CONSEGNE:
[A] Nel testo sulla tassa per le piscine, da che cosa dipende anche la scelta tra una piscina fuori terra e una interrata?
[B] Traduci in inglese questa frase del testo sulla tassa per le piscine: "Di fatto, la tassa sulla piscina esiste, ma non in tutti i casi e non sempre uguale."
[C] Porta avanti il testo sulla tassazione delle piscine a partire dall'ultima frase.

TESTO DI PARTENZA:
━━━━
Quando si vuole costruire una piscina nella propria abitazione sorge spontanea una domanda: a parte l’acquisto e l’installazione, quanto mi costa la tassa su una vasca interrata seminterrata? L’impatto fiscale di questo tipo di strutture è infatti un argomento complesso che va analizzato a fondo per comprendere meglio a cosa si va incontro e come la tassazione cambi a seconda della piscina scelta.

Per pianificare al meglio la costruzione di una vasca è bene essere a conoscenza anche dei dettagli giuridici. Valutare se acquistare una piscina fuori terra o interrata dipende anche quindi dagli aspetti legali coinvolti, perché conoscere legislazione e tassazione aiuta a compiere una scelta più consapevole, considerando le proprie esigenze e il budget a disposizione. Di fatto, la tassa sulla piscina esiste, ma non in tutti i casi e non sempre uguale. 

Si paga la tassa di lusso sulla piscina interrata?
━━━━
DATI FORNITI:

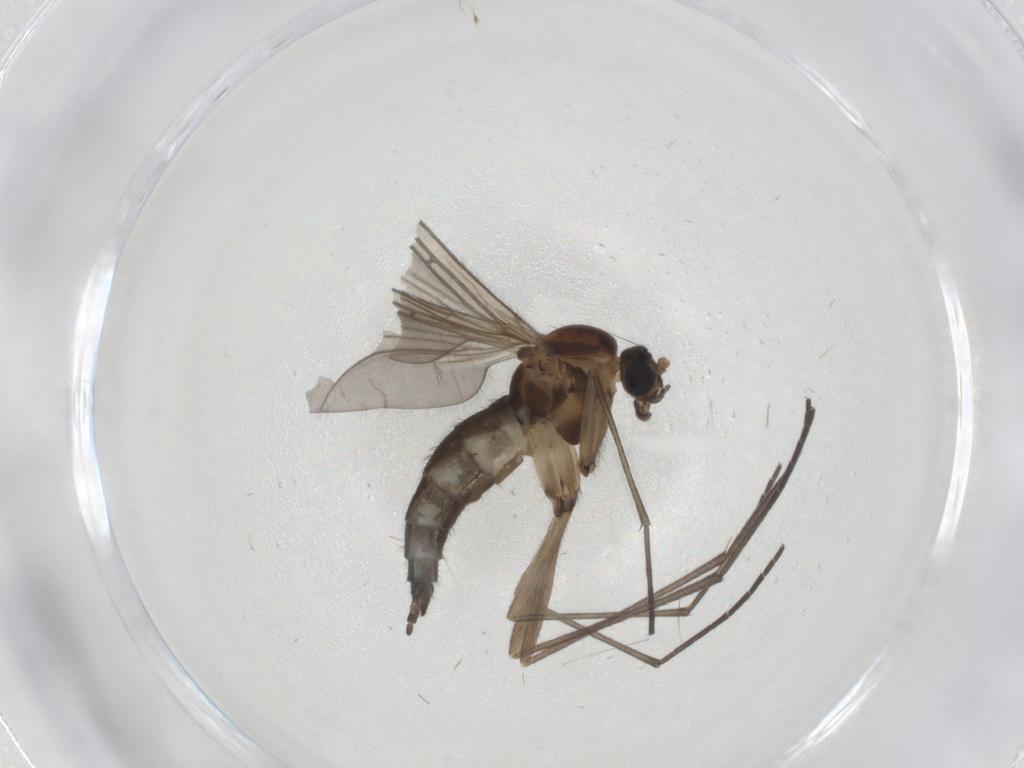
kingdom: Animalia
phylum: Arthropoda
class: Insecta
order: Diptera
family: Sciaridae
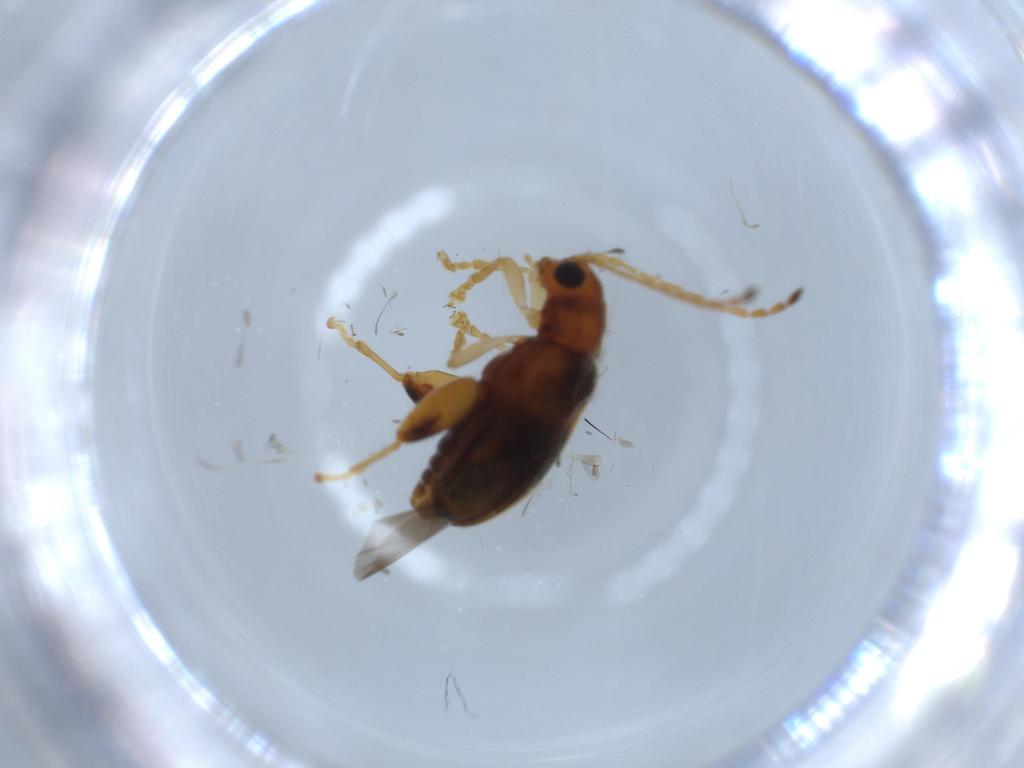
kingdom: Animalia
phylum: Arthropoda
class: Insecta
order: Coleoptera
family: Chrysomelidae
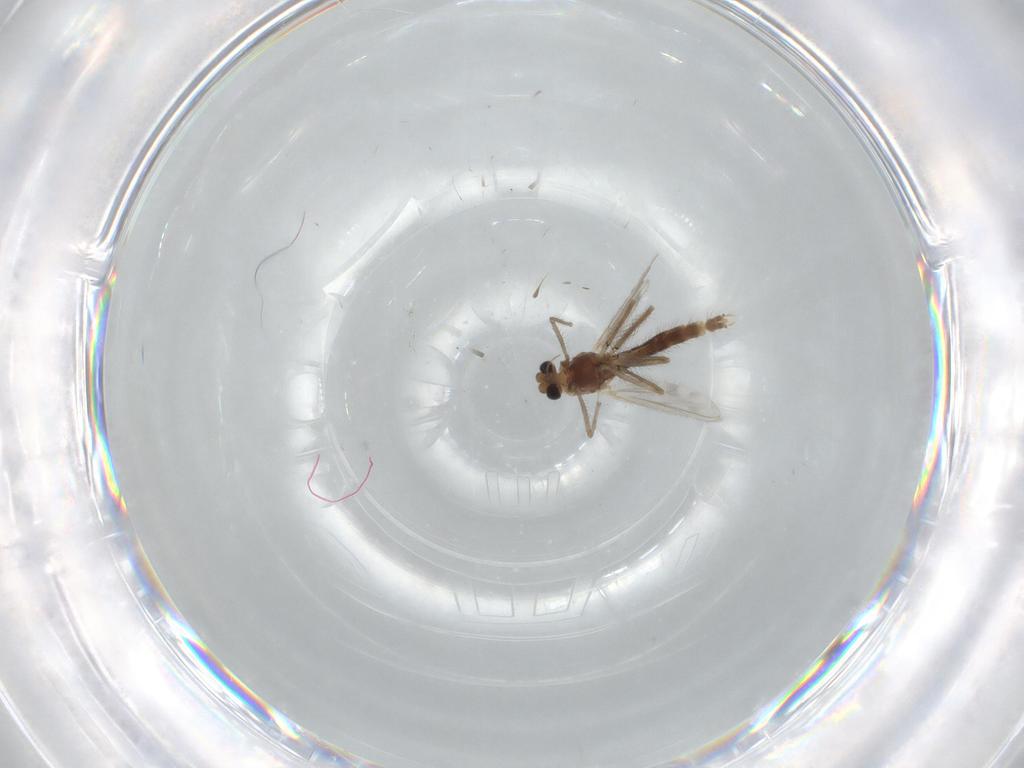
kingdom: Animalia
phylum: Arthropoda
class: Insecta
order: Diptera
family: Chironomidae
━━━━
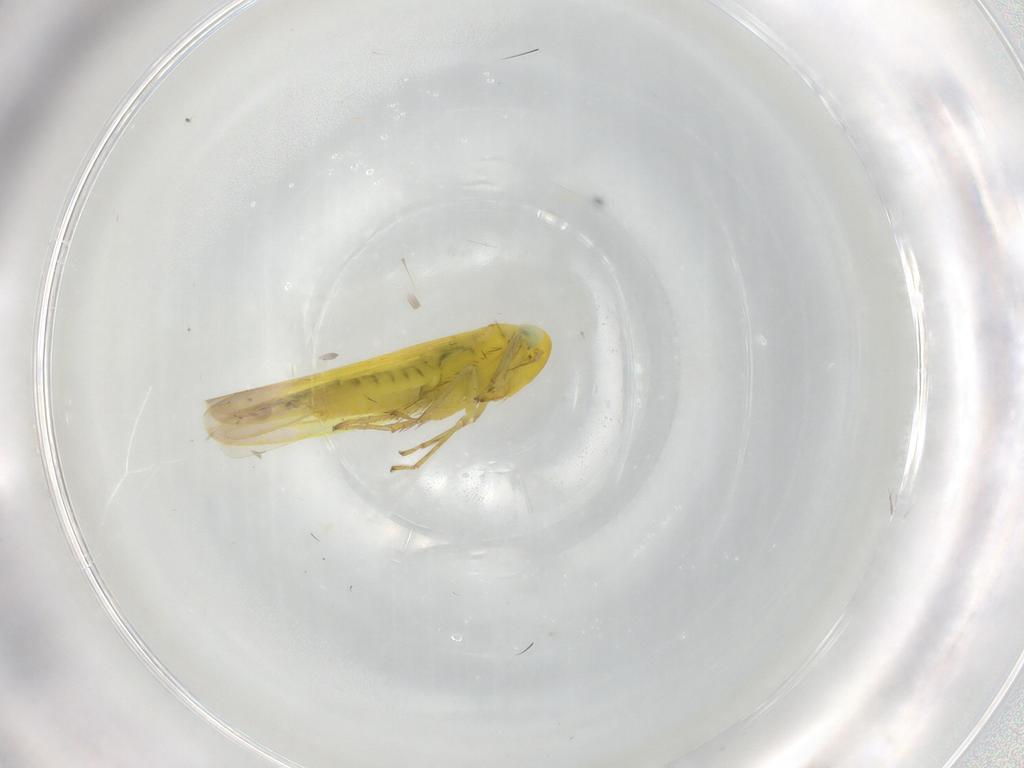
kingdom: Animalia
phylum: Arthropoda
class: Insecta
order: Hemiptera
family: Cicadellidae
━━━━
RISULTATI:
[A] Dagli aspetti legali coinvolti.

[B] In fact, the pool tax does exist, but not in every case and not always in the same amount.

[C]
Partiamo col dire che la presenza di una piscina di per sé non comporta il pagamento di alcuna tassa, perché questa non viene classificata automaticamente come bene di lusso. Quando si procede con la valutazione del costo di una piscina interrata oppure di una vasca fuori terra, ci si deve ricordare di includere nelle spese il pagamento delle spese amministrative e dei permessi da richiedere, tra cui la SCIA (Segnalazione Certificata di Inizio Lavori) e, in alcuni casi specifici, del permesso a costruire (si veda, per esempio, la sentenza 13 giugno 2023, n. 5907, della sez. IV del Consiglio di Stato a proposito della necessità di un permesso per costruire per la realizzazione di piscine in zone vincolate). Le tasse di lusso, invece, subentrano solamente nel momento in cui si ha un cambiamento nella categoria catastale della casa, a cui la piscina può o meno contribuire.

In particolare, il pagamento delle tasse subentra quando un’abitazione rientra nella categoria delle abitazioni di lusso, e i criteri di tale classificazione sono esposti nel decreto del 2 Agosto 1969 del Ministero dei Lavori Pubblici. In particolare, nell’articolo 4 di tale decreto, si specifica che le abitazioni dotate di piscina di almeno 80 mq di superficie sono da considerarsi signorili e implicano dunque il pagamento di una tassa di lusso per la presenza della piscina stessa. Le misure della piscina per non pagare tasse devono quindi essere inferiori a quelle appena citate, e viste le dimensioni di cui si parla, non è poi così difficile.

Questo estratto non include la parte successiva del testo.